Records provided
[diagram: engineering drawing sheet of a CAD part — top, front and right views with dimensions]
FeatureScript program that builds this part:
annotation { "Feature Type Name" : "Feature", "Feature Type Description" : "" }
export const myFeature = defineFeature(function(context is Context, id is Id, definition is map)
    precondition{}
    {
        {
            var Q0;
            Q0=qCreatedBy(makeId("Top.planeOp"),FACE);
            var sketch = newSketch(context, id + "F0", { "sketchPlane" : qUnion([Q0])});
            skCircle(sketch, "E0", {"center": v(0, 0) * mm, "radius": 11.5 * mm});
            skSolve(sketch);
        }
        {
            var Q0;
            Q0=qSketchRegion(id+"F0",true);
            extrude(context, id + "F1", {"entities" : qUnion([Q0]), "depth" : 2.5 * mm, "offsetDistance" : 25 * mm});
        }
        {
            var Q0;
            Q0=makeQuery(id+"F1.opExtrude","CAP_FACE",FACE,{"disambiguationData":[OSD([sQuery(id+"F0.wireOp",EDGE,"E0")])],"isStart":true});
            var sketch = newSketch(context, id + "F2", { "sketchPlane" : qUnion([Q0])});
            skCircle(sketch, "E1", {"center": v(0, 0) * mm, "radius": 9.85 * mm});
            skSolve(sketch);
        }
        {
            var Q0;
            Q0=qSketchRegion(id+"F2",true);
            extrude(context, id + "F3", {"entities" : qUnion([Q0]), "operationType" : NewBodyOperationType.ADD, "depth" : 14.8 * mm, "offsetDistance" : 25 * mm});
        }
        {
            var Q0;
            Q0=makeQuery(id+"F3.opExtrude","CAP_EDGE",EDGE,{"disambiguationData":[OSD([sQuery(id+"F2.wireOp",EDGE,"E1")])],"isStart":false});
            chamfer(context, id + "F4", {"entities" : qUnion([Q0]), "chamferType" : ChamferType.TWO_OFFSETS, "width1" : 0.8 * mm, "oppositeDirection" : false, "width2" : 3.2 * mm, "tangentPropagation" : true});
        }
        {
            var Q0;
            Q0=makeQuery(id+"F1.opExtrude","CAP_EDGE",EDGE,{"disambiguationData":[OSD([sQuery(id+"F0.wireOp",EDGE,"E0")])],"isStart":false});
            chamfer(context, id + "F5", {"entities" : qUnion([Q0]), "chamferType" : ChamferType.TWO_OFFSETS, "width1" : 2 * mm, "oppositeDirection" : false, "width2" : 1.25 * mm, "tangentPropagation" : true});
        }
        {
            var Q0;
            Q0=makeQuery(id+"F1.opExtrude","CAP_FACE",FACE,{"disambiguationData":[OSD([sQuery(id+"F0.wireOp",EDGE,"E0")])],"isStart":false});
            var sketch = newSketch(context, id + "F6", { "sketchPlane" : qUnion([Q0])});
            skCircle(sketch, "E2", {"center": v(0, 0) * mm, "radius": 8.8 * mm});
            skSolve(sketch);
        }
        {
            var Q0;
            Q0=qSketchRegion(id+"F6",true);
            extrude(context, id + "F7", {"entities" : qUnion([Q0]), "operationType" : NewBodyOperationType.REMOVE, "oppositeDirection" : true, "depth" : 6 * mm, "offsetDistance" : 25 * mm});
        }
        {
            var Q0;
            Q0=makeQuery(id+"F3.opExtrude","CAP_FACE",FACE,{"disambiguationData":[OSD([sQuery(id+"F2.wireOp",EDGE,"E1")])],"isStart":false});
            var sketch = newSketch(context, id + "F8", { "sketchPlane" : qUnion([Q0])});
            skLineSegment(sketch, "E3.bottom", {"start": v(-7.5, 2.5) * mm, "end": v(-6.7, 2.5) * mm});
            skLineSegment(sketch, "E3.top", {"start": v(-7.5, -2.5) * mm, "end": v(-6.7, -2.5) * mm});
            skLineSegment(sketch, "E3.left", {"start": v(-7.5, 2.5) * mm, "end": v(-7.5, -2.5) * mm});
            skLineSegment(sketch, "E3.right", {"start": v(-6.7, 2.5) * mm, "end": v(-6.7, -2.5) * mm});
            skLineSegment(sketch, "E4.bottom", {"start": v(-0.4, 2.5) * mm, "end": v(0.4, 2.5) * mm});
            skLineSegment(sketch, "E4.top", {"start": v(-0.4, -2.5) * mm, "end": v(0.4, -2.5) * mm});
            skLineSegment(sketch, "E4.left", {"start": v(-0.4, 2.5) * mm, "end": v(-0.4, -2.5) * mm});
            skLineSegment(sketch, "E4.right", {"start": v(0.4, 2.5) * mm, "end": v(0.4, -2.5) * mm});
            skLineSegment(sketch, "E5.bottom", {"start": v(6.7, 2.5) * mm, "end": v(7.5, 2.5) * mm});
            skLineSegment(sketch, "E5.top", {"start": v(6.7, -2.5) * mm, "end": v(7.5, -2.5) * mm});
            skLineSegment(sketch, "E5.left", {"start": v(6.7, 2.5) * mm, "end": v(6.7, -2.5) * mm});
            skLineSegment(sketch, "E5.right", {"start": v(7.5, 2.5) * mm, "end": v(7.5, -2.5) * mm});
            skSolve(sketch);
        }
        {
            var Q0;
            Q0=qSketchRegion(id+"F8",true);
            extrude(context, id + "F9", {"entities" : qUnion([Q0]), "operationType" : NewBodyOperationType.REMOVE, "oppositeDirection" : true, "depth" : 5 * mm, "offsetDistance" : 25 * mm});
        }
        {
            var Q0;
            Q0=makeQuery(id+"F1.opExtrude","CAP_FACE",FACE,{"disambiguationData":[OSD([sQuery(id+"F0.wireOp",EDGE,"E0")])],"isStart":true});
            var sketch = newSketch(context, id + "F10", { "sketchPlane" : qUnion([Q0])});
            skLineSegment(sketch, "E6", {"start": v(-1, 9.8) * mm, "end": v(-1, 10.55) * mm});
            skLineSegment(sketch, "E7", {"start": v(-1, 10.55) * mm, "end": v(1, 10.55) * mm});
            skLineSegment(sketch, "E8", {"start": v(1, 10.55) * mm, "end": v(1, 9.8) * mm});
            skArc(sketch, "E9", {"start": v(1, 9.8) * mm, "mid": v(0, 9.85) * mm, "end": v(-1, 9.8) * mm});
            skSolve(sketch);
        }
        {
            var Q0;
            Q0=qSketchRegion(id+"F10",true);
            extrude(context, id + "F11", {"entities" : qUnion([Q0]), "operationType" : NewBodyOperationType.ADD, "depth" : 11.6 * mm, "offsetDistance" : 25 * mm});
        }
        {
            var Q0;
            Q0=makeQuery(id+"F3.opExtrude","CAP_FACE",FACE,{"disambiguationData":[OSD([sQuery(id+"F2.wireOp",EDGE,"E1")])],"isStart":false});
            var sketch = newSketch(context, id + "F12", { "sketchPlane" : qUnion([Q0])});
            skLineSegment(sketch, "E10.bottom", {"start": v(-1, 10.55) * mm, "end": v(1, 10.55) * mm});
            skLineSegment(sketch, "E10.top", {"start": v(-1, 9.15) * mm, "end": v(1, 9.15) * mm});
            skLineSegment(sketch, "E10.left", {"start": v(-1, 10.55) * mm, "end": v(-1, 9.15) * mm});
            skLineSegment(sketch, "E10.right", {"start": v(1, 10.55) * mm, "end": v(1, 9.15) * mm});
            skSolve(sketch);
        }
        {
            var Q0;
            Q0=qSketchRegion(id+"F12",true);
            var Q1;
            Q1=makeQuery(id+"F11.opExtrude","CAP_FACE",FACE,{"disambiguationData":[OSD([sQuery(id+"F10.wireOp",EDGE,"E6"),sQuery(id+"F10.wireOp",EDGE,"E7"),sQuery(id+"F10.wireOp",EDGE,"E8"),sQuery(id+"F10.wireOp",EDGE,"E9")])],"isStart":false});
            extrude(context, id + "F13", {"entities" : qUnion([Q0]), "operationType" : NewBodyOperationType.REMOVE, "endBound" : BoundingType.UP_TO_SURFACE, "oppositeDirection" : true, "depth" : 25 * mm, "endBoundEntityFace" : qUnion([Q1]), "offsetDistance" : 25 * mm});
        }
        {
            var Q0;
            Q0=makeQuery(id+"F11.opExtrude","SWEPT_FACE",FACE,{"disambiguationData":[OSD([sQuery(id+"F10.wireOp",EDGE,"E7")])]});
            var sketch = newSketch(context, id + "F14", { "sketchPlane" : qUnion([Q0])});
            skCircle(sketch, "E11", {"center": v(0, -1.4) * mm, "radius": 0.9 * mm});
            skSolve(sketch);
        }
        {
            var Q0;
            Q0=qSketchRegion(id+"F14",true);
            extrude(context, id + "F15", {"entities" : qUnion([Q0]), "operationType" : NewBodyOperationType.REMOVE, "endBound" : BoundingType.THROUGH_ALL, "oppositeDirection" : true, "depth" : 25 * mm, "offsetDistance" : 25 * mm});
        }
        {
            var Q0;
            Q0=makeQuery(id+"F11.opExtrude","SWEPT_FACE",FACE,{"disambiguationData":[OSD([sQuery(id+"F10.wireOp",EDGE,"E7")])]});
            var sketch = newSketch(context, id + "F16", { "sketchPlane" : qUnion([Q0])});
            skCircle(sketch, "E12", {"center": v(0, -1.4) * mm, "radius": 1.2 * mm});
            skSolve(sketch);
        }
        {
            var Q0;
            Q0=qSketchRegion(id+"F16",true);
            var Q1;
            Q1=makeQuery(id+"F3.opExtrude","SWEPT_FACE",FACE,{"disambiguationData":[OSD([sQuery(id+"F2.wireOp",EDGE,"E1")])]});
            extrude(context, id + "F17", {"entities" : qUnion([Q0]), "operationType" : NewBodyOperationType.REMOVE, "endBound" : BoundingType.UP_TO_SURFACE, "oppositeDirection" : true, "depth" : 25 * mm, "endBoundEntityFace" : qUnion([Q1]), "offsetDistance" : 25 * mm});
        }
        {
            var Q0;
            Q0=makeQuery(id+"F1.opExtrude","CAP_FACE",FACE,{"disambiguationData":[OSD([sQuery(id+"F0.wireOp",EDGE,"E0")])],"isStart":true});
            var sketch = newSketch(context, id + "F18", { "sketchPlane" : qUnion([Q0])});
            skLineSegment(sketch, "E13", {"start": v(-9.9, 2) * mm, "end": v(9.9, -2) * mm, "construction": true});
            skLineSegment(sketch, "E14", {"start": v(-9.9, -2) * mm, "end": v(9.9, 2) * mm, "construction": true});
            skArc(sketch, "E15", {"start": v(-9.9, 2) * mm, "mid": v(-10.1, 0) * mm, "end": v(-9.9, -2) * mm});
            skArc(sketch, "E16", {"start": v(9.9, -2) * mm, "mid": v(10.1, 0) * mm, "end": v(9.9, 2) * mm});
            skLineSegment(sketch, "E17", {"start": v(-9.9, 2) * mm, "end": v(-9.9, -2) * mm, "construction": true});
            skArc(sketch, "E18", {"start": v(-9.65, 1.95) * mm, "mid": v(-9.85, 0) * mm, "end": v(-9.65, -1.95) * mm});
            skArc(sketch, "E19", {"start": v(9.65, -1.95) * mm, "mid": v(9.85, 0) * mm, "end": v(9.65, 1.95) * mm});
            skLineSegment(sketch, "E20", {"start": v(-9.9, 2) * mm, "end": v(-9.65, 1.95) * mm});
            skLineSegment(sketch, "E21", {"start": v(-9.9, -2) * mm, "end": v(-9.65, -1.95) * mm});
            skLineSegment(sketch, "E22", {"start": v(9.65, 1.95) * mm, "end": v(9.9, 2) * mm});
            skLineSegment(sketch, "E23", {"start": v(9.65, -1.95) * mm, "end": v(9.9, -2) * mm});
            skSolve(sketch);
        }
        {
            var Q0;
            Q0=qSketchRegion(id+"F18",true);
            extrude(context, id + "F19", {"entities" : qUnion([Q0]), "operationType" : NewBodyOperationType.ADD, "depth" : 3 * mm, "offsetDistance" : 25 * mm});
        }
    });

Aim of the task
Copy out every line in the rows above that contains the word "part".

Expected answer
[diagram: engineering drawing sheet of a CAD part — top, front and right views with dimensions]
FeatureScript program that builds this part:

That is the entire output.